El ingreso ilegal de mercaderías desde otros países y que se comer­cializan posteriormente sin con­trol en el mercado informal genera perjuicios de incalculable valor económico y puede dificultar el ritmo de la recuperación del país. Aunque el contrabando y la eco­nomía negra no son una novedad, el hecho de que hayan adquirido un volumen pocas veces alcanzado pone en jaque a las empre­sas que trabajan en forma legal, generan empleos formales y que contribuyen con sus impuestos a las arcas del Estado.

La informalidad es un cáncer terrible que amenaza con carcomer todo el tejido econó­mico con consecuencias desagradables no solo para las empresas formales sino para la población en general, por sus efectos multi­plicadores perniciosos. No se trata solo del problema de un sector de la economía, como el de las empresas industriales e importa­doras, sino de la salud económica general, por sus consecuencias en los diversos sec­tores de la actividad pública y privada. La economía informal causa estragos, primero en los ingresos fiscales y, luego, en la activi­dad privada compitiendo sin pagar impues­tos ni salarios legales, con los sectores que cumplen con sus obligaciones impositivas y hacen sus aportes a favor de los trabajadores.

Debido a ello no es ninguna exageración cuando se dice que el contrabando y la infor­malidad frenan el desarrollo del país. Aten­tan contra el empleo legal de los trabaja­dores y ponen en peligro las recaudaciones tributarias con que se financian la salud, la educación, la seguridad y otros sectores desde la administración del Estado.

Diversos sectores empresariales han lla­mado la atención porque el contrabando está llegando a niveles pocas veces alcanzado y no se está encontrando una respuesta ade­cuada desde el Gobierno. A veces por la com­plicidad de grupos corruptos y por la falta de eficiencia de las autoridades y organismos competentes. En este campo entran todos los poderes del Estado, pues desde sus res­pectivos ámbitos no se han hecho los esfuer­zos necesarios para impedir, combatir y cas­tigar los delitos vinculados a la informalidad económica.

El presidente de la Unión Industrial Para­guaya (UIP) señaló recientemente que a causa del contrabando actualmente se está en uno de los momentos más críticos de los últimos 30 a 40 años. Que está repercu­tiendo en la generación de empleos formales y en las empresas industriales. Señaló que los problemas se están avivando en grupos de la producción con alto componente social, como el de frutihortícola, el de los azucare­ros, con 250 mil familias que dependen de la producción de caña dulce y la industrializa­ción del producto final.
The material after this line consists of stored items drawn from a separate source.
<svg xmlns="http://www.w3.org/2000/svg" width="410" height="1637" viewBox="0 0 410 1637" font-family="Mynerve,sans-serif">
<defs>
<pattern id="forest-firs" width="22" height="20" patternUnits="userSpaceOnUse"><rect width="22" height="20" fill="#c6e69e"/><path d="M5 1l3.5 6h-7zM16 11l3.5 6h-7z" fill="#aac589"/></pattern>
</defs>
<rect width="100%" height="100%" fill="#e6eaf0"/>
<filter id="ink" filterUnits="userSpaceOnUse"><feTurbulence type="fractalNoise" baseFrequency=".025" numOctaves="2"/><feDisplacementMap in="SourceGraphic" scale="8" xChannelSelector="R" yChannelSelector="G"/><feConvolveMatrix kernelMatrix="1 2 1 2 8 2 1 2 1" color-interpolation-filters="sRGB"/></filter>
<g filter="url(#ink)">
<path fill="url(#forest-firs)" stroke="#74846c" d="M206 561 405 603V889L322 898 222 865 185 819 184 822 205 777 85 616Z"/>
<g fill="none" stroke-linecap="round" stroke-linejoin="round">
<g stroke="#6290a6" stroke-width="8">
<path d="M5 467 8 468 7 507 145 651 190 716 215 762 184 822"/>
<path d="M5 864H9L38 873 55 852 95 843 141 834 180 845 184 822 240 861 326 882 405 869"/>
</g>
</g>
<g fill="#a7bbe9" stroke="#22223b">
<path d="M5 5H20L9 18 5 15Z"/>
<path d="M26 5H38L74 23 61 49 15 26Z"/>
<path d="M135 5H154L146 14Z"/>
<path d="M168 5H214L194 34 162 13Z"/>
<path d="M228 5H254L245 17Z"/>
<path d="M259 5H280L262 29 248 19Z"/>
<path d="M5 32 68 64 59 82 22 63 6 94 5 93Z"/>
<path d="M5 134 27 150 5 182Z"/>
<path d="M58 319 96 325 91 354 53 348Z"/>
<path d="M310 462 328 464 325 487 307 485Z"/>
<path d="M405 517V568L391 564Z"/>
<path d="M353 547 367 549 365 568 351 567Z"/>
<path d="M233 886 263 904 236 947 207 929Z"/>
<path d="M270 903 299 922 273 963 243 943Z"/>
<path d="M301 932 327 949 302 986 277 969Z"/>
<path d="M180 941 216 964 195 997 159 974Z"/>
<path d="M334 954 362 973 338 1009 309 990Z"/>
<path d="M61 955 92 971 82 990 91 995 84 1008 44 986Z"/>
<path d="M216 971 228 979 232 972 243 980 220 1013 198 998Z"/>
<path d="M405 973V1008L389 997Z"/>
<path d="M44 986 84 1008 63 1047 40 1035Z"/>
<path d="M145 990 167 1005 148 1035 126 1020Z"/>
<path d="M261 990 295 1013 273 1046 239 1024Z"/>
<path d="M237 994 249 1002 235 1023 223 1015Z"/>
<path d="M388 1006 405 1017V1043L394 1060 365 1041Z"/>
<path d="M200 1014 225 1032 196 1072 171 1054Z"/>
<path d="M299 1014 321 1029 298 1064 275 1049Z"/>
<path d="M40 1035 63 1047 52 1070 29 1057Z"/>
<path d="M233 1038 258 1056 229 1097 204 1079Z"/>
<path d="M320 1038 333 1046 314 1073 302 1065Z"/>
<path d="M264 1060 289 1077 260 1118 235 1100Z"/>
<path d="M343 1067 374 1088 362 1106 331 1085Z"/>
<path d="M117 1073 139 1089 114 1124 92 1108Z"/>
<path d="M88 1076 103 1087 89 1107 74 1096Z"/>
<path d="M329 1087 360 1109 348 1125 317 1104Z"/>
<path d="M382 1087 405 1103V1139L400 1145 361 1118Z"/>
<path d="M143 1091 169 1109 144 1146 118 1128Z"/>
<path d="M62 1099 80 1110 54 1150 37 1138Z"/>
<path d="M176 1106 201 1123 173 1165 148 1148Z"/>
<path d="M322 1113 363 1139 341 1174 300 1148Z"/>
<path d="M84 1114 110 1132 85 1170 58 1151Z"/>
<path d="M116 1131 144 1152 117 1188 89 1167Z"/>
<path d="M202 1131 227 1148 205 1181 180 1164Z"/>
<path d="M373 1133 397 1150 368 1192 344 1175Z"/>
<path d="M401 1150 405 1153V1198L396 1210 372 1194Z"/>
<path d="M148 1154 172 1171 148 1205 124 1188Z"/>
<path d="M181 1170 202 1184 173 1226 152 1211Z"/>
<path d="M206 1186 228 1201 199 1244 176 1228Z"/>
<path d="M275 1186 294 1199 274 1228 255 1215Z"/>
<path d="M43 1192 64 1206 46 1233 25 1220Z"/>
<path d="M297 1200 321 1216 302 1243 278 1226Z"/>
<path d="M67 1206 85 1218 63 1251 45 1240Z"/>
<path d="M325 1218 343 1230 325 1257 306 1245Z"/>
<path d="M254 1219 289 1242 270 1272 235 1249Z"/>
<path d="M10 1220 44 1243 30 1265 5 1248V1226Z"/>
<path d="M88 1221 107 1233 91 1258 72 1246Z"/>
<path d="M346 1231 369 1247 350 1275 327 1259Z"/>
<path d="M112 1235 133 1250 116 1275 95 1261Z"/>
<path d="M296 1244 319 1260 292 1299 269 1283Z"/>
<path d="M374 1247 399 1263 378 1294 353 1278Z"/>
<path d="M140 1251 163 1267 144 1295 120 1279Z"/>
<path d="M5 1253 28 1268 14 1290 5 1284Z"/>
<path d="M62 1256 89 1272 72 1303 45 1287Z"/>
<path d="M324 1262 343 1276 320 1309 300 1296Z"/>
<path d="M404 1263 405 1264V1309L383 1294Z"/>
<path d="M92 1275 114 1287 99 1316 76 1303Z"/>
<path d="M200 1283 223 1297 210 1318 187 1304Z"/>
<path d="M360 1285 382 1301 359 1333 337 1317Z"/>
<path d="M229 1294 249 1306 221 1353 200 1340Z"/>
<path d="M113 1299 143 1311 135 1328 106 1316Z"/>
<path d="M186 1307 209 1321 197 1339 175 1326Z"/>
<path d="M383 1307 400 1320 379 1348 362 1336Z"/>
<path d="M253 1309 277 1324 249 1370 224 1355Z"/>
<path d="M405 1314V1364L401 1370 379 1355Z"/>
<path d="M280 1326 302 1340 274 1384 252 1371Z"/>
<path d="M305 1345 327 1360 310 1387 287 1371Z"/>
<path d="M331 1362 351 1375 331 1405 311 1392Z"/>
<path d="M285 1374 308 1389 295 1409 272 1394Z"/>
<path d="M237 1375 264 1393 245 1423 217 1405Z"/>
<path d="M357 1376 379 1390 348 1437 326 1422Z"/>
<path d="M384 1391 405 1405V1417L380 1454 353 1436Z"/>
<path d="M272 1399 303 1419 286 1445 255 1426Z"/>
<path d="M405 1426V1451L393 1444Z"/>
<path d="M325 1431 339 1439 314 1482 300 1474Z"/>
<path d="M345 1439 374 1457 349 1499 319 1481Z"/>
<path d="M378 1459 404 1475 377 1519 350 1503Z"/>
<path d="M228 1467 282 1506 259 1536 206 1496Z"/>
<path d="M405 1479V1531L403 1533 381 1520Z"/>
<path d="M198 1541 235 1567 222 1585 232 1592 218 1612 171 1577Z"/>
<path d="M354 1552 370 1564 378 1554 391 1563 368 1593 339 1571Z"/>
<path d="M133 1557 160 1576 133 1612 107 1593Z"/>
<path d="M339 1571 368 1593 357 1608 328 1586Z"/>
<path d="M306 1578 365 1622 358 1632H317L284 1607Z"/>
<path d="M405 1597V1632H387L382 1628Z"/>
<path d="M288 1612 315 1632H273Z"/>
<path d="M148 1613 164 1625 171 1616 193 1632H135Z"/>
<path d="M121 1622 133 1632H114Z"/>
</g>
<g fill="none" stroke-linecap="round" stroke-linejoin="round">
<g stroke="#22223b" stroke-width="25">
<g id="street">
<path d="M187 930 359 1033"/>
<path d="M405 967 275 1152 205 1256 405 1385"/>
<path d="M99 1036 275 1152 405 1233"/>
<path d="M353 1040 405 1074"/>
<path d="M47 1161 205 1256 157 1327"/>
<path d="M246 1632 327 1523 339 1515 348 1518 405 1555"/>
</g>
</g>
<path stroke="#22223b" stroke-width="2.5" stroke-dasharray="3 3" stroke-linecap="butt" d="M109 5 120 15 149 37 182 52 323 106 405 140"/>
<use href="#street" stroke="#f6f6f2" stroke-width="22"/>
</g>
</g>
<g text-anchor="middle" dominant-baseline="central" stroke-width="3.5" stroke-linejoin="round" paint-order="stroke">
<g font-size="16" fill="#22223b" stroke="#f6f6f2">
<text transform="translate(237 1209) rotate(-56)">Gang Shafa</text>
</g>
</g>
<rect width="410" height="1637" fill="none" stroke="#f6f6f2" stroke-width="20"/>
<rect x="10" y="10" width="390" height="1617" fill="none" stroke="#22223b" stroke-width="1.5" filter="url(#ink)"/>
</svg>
Algo parecido pasa con la producción de aceites, pollos, huevos y otros artículos que se están viendo muy cas­tigados por el ingreso ilegal proveniente de países vecinos.

Teniendo en cuenta el delicado momento es que diversos gremios se han pronunciado oficialmente para condenar el contrabando y propiciar las actividades legales. El 9 de setiembre se creó una agrupación de diver­sos gremios dedicados a las importaciones mediante la Alianza Intergremial entre el Centro de Importadores del Paraguay (CIP) y numerosas entidades del área del inter­cambio comercial con otros países. El obje­tivo declarado de la nueva corporación es cooperar y trabajar para concretar la forma­lización económica y mejorar la transparen­cia del comercio exterior.
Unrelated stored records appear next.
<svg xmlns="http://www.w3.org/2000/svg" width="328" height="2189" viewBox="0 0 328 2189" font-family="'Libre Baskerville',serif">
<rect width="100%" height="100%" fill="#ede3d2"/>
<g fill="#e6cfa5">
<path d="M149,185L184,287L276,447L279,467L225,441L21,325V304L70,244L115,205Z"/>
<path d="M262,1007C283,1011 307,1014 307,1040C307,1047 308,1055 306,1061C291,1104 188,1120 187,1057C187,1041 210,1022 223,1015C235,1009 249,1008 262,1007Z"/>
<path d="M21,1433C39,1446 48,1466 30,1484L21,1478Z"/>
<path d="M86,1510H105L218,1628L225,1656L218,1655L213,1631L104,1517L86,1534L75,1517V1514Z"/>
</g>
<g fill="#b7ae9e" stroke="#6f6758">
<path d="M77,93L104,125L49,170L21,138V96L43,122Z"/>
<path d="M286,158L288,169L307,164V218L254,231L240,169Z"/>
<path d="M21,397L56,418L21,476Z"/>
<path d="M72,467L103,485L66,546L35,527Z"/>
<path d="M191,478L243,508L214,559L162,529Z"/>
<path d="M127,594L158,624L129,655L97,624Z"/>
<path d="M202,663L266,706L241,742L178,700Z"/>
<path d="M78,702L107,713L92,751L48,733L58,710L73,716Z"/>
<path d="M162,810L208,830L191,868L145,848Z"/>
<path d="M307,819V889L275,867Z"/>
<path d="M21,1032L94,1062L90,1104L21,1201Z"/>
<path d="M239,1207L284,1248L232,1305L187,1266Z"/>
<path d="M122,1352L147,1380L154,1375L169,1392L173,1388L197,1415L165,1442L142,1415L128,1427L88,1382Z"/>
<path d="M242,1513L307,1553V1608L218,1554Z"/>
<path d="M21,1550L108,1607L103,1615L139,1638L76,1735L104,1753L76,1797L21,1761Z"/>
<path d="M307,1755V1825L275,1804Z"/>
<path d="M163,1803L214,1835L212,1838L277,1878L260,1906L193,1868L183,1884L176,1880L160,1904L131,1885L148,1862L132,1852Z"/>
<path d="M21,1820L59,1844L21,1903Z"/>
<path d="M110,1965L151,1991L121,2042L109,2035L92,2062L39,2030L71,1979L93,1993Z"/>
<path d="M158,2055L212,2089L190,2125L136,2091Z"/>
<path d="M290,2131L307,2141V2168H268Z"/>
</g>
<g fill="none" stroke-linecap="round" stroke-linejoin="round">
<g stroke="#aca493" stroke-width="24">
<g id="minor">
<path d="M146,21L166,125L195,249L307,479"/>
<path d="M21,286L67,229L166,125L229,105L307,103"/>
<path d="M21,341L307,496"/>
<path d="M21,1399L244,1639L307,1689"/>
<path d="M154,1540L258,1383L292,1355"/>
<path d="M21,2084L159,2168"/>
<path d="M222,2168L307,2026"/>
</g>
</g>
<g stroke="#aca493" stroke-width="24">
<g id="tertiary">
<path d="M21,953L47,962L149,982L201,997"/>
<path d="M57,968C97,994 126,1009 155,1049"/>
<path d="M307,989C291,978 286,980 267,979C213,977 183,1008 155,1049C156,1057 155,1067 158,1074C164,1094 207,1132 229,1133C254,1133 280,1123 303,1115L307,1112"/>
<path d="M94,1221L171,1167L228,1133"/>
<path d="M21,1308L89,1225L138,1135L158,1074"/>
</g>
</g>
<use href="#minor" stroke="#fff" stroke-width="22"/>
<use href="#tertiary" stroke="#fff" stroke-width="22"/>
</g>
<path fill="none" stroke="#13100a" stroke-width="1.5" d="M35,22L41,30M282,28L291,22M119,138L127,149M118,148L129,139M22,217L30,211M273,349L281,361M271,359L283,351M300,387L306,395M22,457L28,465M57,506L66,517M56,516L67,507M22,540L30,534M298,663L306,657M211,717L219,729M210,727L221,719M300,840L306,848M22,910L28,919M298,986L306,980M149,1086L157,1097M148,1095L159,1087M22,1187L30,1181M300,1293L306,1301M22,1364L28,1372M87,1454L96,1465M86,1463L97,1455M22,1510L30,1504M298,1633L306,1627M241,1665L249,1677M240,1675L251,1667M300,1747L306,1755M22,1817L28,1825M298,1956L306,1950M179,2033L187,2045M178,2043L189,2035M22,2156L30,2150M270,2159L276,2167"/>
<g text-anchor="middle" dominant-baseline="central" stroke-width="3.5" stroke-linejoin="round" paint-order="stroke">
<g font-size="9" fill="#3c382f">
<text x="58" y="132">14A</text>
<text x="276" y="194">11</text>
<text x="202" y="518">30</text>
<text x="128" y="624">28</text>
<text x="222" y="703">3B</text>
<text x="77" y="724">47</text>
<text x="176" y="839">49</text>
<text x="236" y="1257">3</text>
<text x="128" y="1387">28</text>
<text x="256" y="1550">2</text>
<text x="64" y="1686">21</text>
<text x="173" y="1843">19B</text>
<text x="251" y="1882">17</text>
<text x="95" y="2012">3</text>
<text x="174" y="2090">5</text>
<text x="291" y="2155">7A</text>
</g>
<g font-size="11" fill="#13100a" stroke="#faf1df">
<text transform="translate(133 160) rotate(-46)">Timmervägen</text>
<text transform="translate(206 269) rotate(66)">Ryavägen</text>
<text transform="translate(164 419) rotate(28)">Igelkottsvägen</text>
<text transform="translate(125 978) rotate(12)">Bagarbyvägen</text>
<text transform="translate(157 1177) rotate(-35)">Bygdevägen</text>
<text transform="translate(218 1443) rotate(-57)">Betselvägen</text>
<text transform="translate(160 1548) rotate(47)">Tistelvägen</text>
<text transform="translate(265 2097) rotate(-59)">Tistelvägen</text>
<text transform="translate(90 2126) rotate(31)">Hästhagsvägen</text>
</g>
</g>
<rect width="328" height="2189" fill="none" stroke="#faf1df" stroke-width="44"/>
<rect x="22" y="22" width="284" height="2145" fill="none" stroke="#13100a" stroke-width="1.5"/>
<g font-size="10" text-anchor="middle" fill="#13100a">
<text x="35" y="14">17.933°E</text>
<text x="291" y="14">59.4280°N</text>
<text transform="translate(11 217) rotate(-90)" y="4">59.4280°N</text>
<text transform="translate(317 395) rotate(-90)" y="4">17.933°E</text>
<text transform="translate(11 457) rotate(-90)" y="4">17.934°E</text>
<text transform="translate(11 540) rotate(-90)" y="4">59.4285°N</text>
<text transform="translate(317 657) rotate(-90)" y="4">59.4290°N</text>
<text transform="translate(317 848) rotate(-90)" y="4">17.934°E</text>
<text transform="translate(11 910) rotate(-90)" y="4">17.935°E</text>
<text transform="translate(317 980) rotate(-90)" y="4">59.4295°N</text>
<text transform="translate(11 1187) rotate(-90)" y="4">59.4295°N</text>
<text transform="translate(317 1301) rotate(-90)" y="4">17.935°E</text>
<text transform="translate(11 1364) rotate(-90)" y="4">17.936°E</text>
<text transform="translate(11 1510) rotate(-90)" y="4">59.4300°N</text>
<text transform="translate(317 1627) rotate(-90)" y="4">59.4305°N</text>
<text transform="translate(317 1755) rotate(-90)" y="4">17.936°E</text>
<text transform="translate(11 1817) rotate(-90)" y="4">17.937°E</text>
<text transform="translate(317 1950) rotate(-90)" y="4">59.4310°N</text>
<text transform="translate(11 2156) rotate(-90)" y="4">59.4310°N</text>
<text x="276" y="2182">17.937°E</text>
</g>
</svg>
En ocasión de la reciente controversia entre el director general de Aduanas y un sena­dor oficialista saltó el tema de la necesidad de limpiar esa dependencia, pues es una ins­titución clave en la lucha contra el contra­bando, ya que su saneamiento es fundamen­tal para obtener mejores resultados. Por eso se ha resaltado que solamente con institu­ciones fortalecidas se podrá avanzar en el desarrollo del país.

En este sentido es de suma relevancia la lucha de las instituciones estatales para for­malizar la economía en negro, no solo impi­diendo el ingreso ilegal de las mercaderías de contrabando. También persiguiendo en todas sus formas la ilegalidad y la corrup­ción, fenómenos tan conocidos pero hasta ahora no suficientemente combatidos.

Esta debe ser una campaña de nivel nacional en que se tiene que comprometer también la sociedad. Cada ciudadano debe dar las espaldas al consumo de productos de con­trabando y apoyar la formalidad. Porque es la mejor fórmula para crear más empleos y que haya recursos para las necesidades del país.